Tuesday, May 7, 2019

down deep in the well


it's hard sometimes... figuring out what needs to be said and what doesn't... and which of those necessary words need be offered up to the outside world. it can be so confusing and daunting. 


i return, again and again, to the memory of watching my mother burn her day's writing in a coffee can on the back porch.  perhaps she was performing a ritual of release, not enacting a vow of silence... perhaps she was letting go, not erasing herself... but that was not the impression i got at the time. 


my mother burned her written thoughts as a way to ensure her own safety from shame, humiliation, and wrath. her words had been twisted by others too many times. she had been made to feel wholly ashamed of her inner, truer self for too many years. so she set the expression of that self on fire in a can. the ashes of her words was a type of insurance. this immolation was an act of self-preservation, protection, and security. i understand it, mama, but i sure wish i had something of yours to read these days. i wish i could see your handwriting, smell a sheet of paper your thin hands once smoothed the wrinkles from... i wish i had anything at all that still carried your vanilla, your musk, your sandlewood, your smell.


scents float off and are subsumed by others but words remain. i wish i had a few more of hers. i wish i could have access to some of what she thought about, some of what she wrestled with. i wish i could see her fighting for answers, fighting through her own fears and insecurities. i wish i could see her inside her own, full humanity rather than the singular and limiting image i have of her as my mother. the question mark she has become grows taller the longer i go down the road of my life without her. by writing my own story i at least have a shot at seeing myself inside the fullness of my own humanity... and maybe that catharsis of writing through my experiences, all of the loss and shame and humiliation and hopelessness, all of the joy and ecstacy and fulfillment and hope, the crazy swirl of opposites that make up a life... if i can tell the truth regardless of my fears, despite my shaky voice, maybe i will be able to see her, even if only fleetingly, as a woman and as a human being, not merely as my mother. 


she must be allowed to keep her shortcomings. she is entitled to her flaws. she must be allowed to retain her humanity this way. she was not a perfect being and nor am i. allowing for imperfection seems a mandate of real love. i don't want to make an angel of her. i want to know that she struggled and that she did the best she could. i want to know she was sometimes resentful of having to be the bigger person and maybe delighted every now and then in choosing not to be. i want to know she sometimes indulged mean-spirited thoughts. i want to know she was afraid sometimes but stood up and faced those monsters anyway and i want to know how she did it. i want to know that she stumbled but found a way to pick herself back up. wasn't she the one who said, "You gotta put blue-jeans on your dreams." wasn't she the one who urged me in the weeks leading up to her death, "Soak up all the joy you can out of this experience, little girl."

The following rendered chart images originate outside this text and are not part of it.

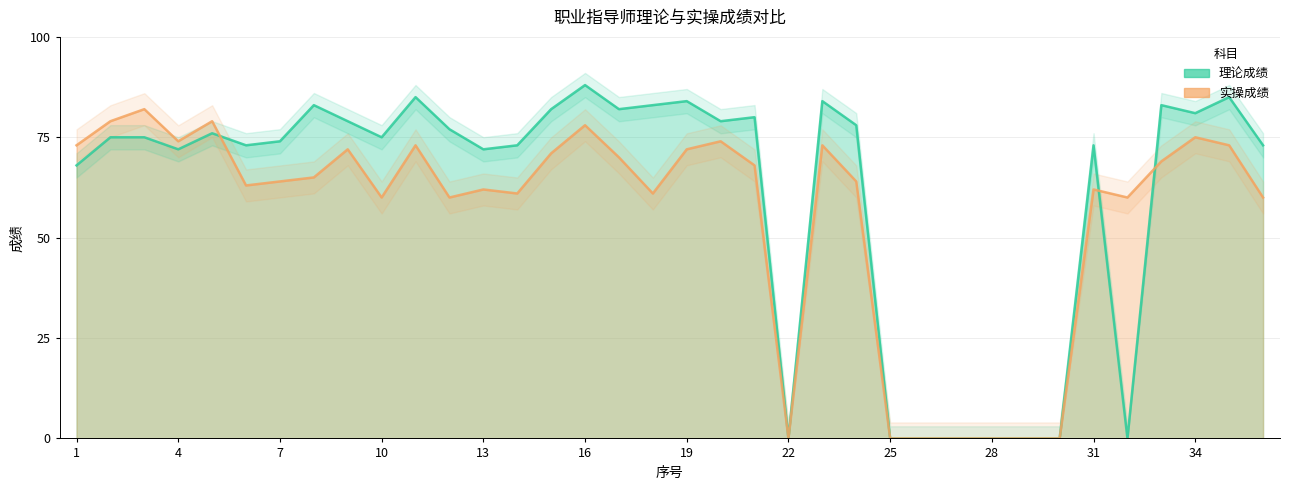

What are all the series names shown in the legend?

理论成绩, 实操成绩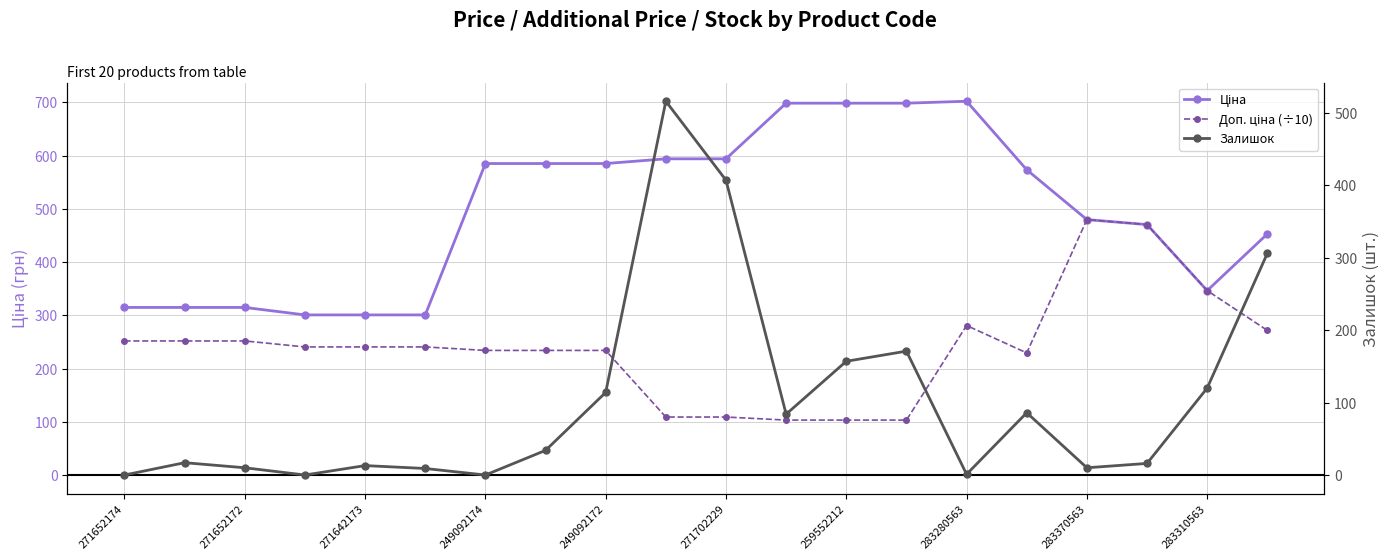

In Доп. ціна (÷10), how many points are higher than both neighbors (excluding endpoints)?

2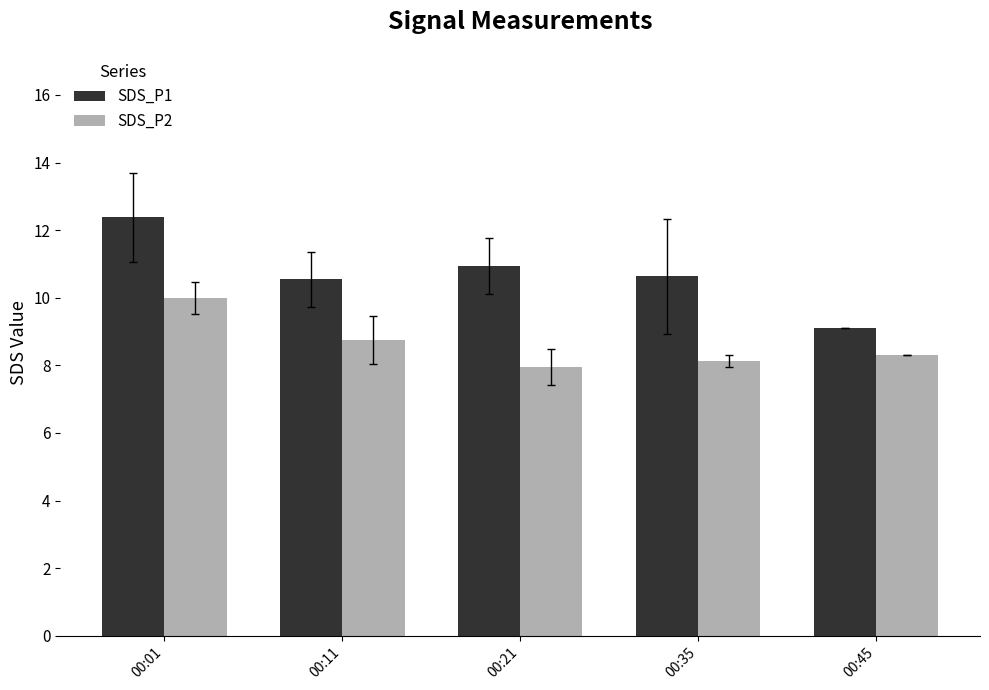

Is it true that SDS_P1 equals 17.2 at 00:21?

False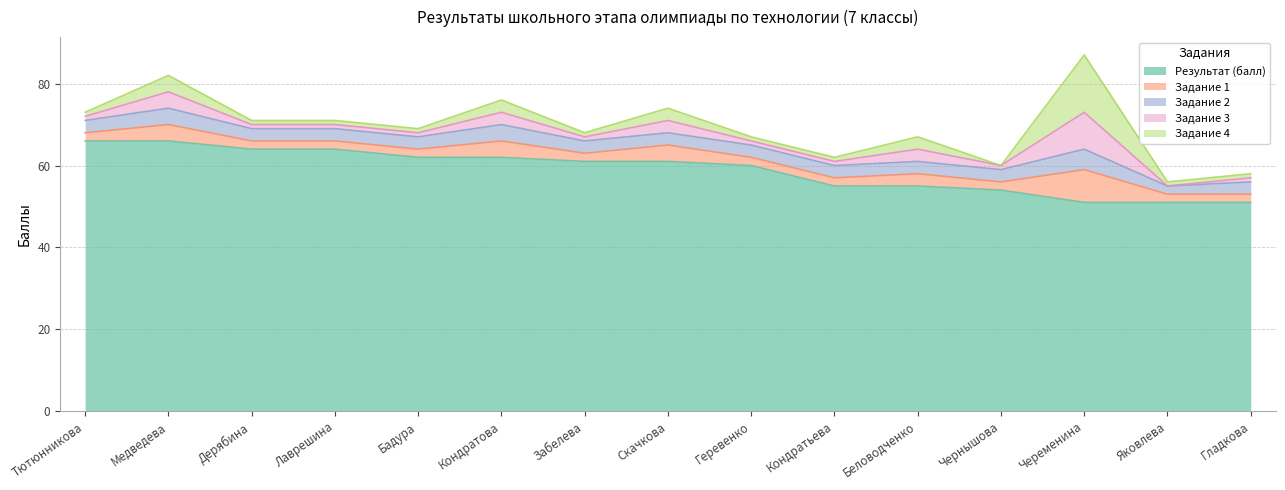

Does the chart have visible grid lines?

Yes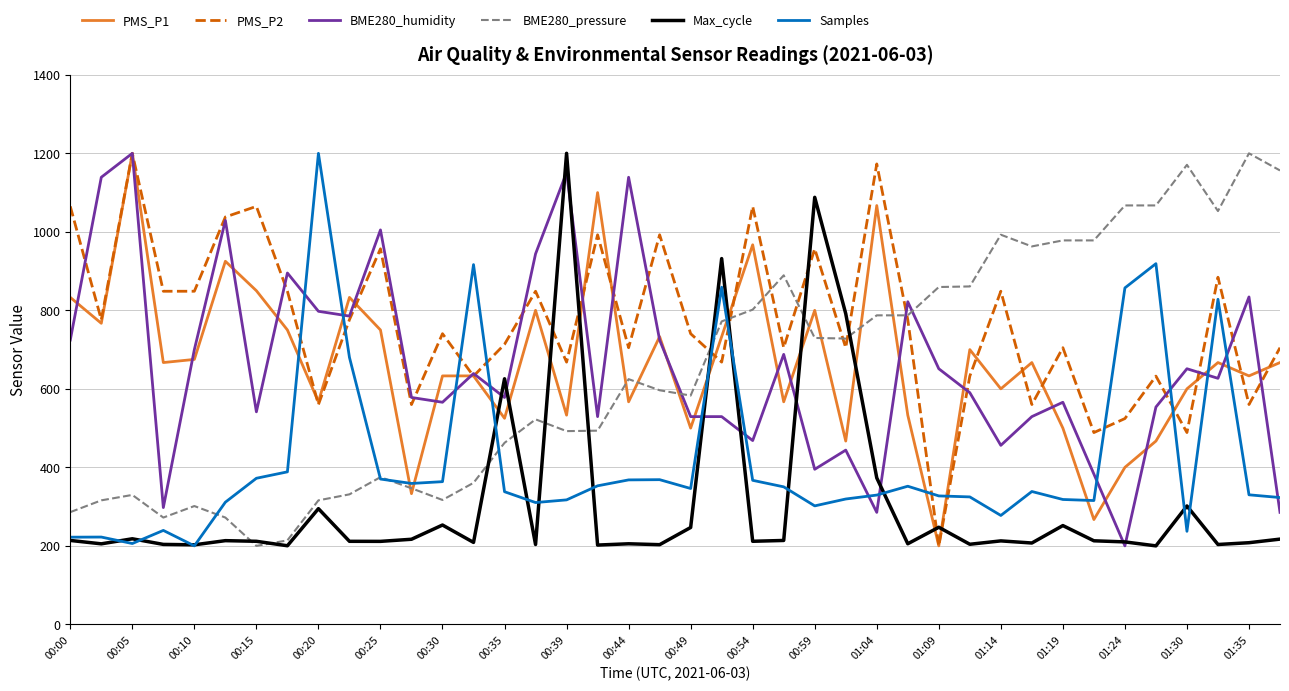

How many intersections are there between PMS_P2 and Max_cycle?

8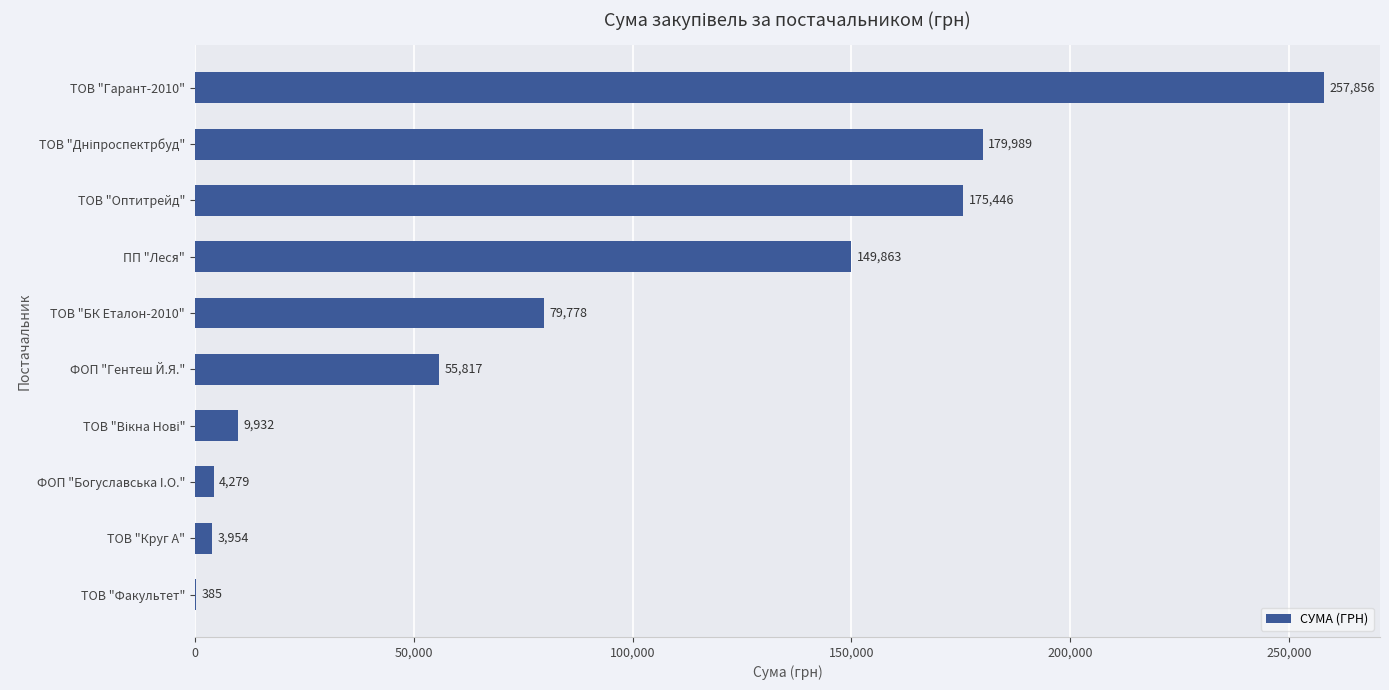

What is the average value?

91730.1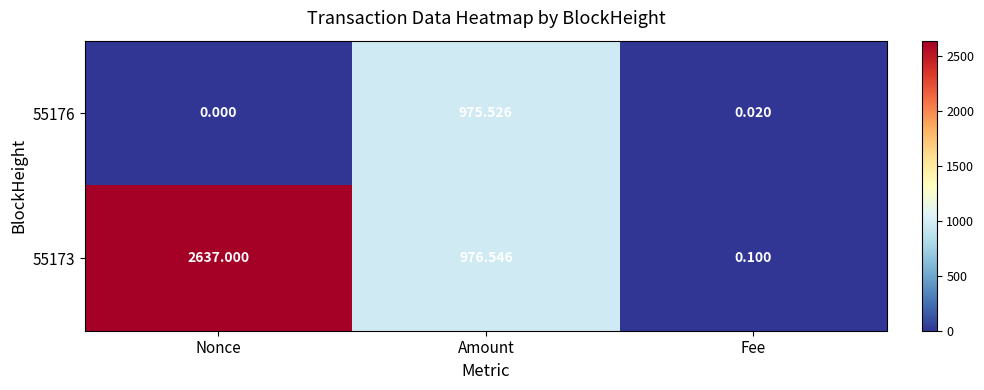

Between Nonce and Amount, which series saw the biggest shift?

55173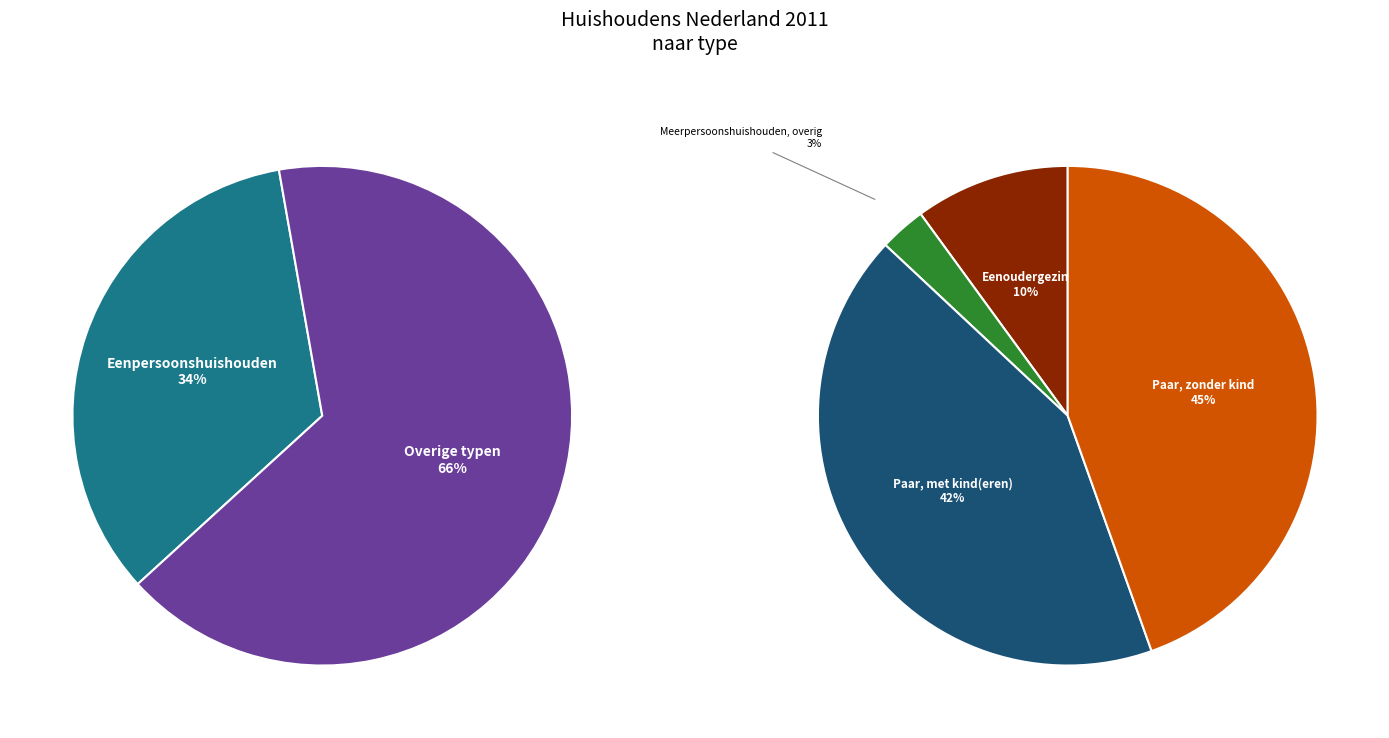

Which slice is the smallest?

Meerpersoonshuishouden, overig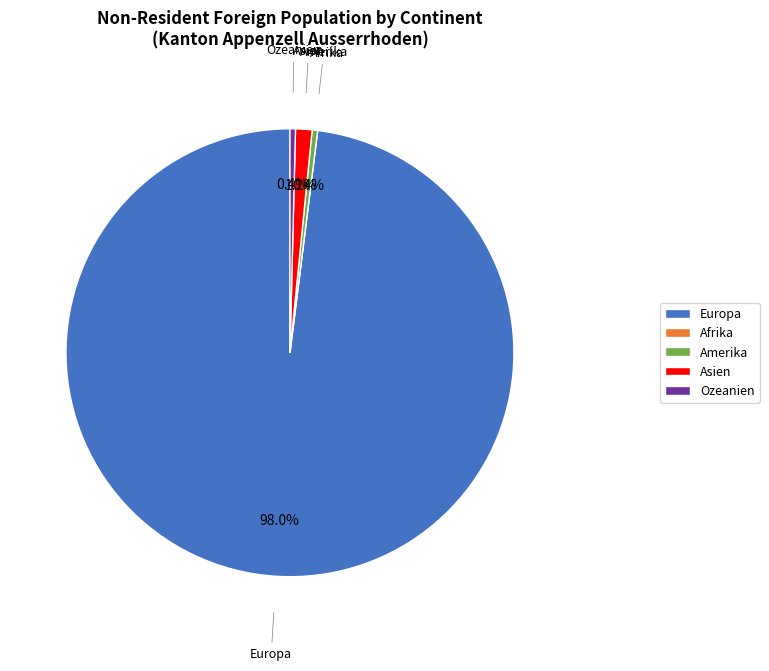

Is Europa the majority of the pie?

Yes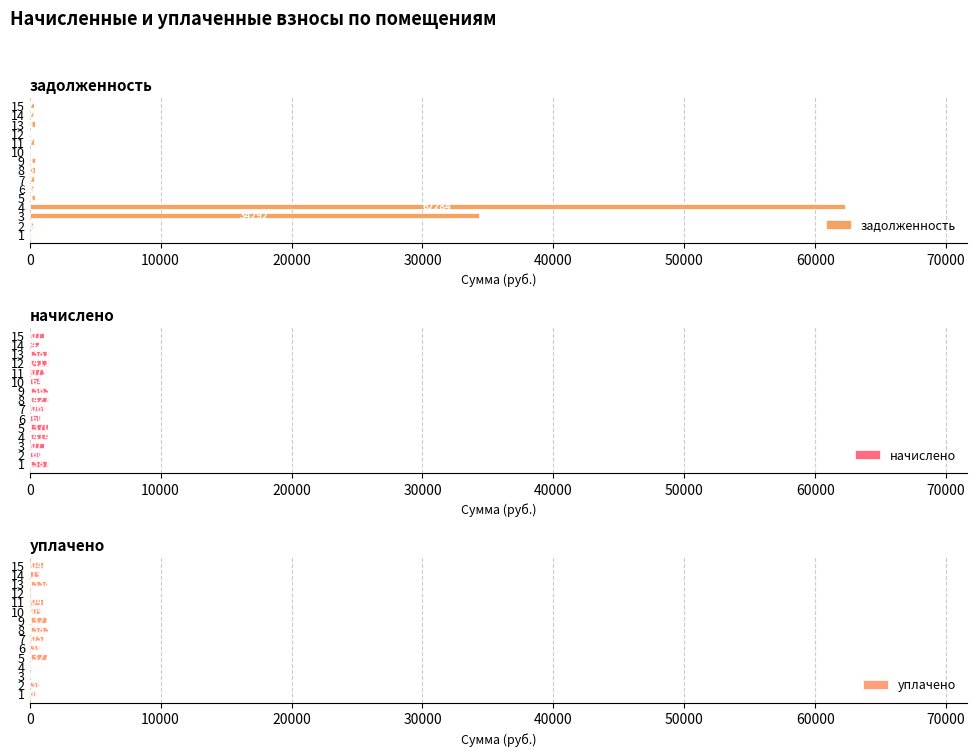

How many data points in уплачено are less than 809?

7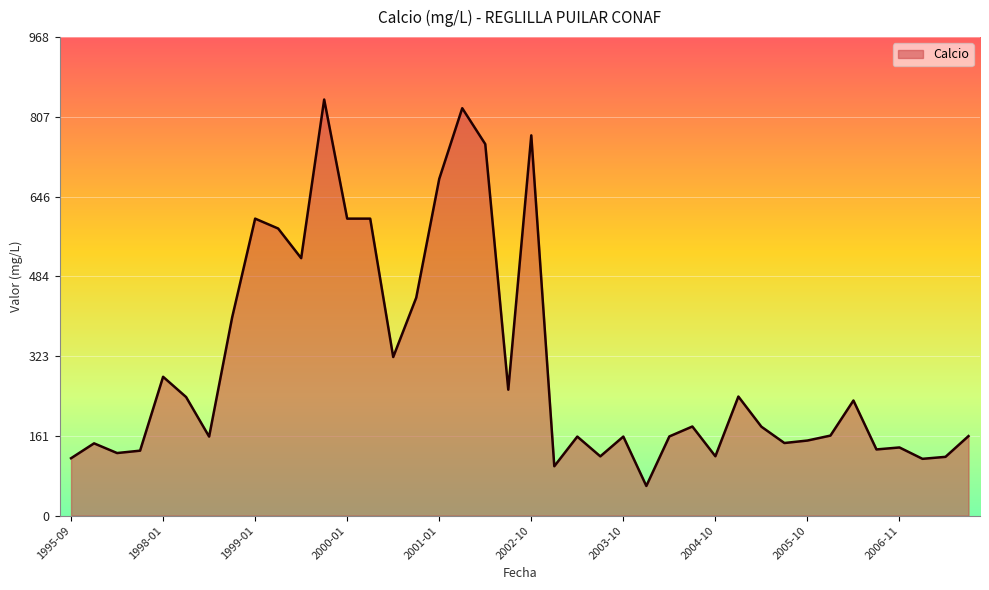

What is the difference between the maximum and minimum values?

781.9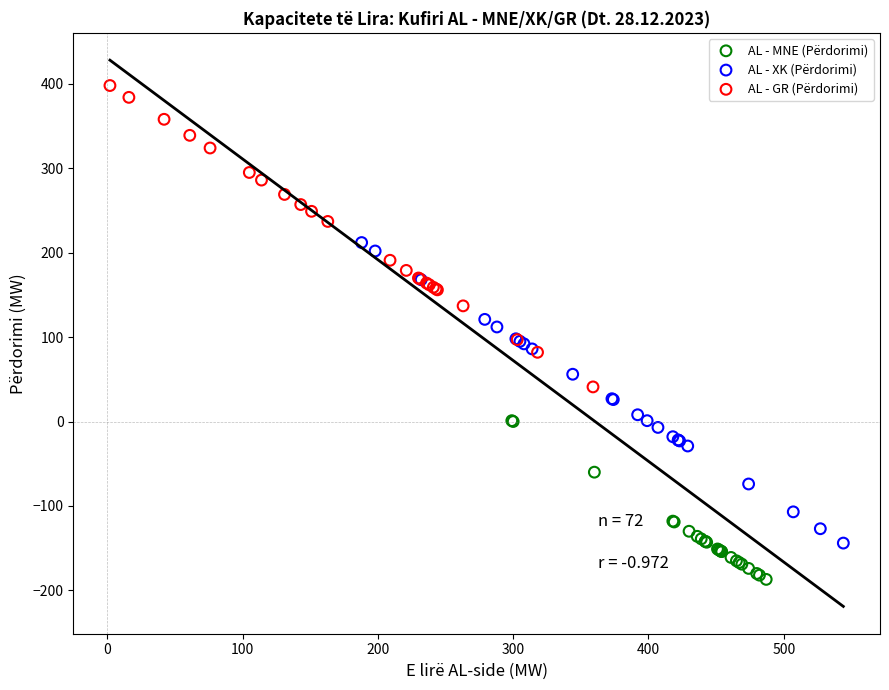

Which series contains the lowest Y value?

AL - MNE (Përdorimi)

and it seems to me that writing through the hard stuff must be part of it. running from it has done no good. drowning it has proven to be impossible. i am nearing the end of my personal challenge to go 100 days without alcohol and all the pain i thought i was obliterating is still here, still throbbing as hard and as fresh as ever. but i can look at it now and not fall apart. i can carry it. i can heft the weight of my own tears.


and...

and yet...

and so...


i go to the page, every day, and i write for hours. i don't know what will make it out from under the safety of my trembling hands but i know that i am tired of feeling so afraid of how much trouble i will get in for telling the truth. after all, i am no longer a little girl.


one thing i learned from my mother is that telling the truth need not be malicious. in fact, brutal honesty is not something i have ever believed in. intent to harm is nothing to esteem, no matter the cause. not every thought needs a breath behind it. i am allowed the dignity of privacy, just like everyone else...

and...

and yet...

and so... 


i simply go on writing for now. i haven't had the experience of writing as a method of inquiry and discovery in such an intense way in quite a long time. i am watching myself figure out my own opinions. i am watching myself figure out what my own emotions signal and belie. i feel more and more like my true self. a steadier sense of self-worth grows in place of the insecurities that choked out my ability to be who i really am. 


my stories belong to me.


behind the scenes, i am learning how to write them.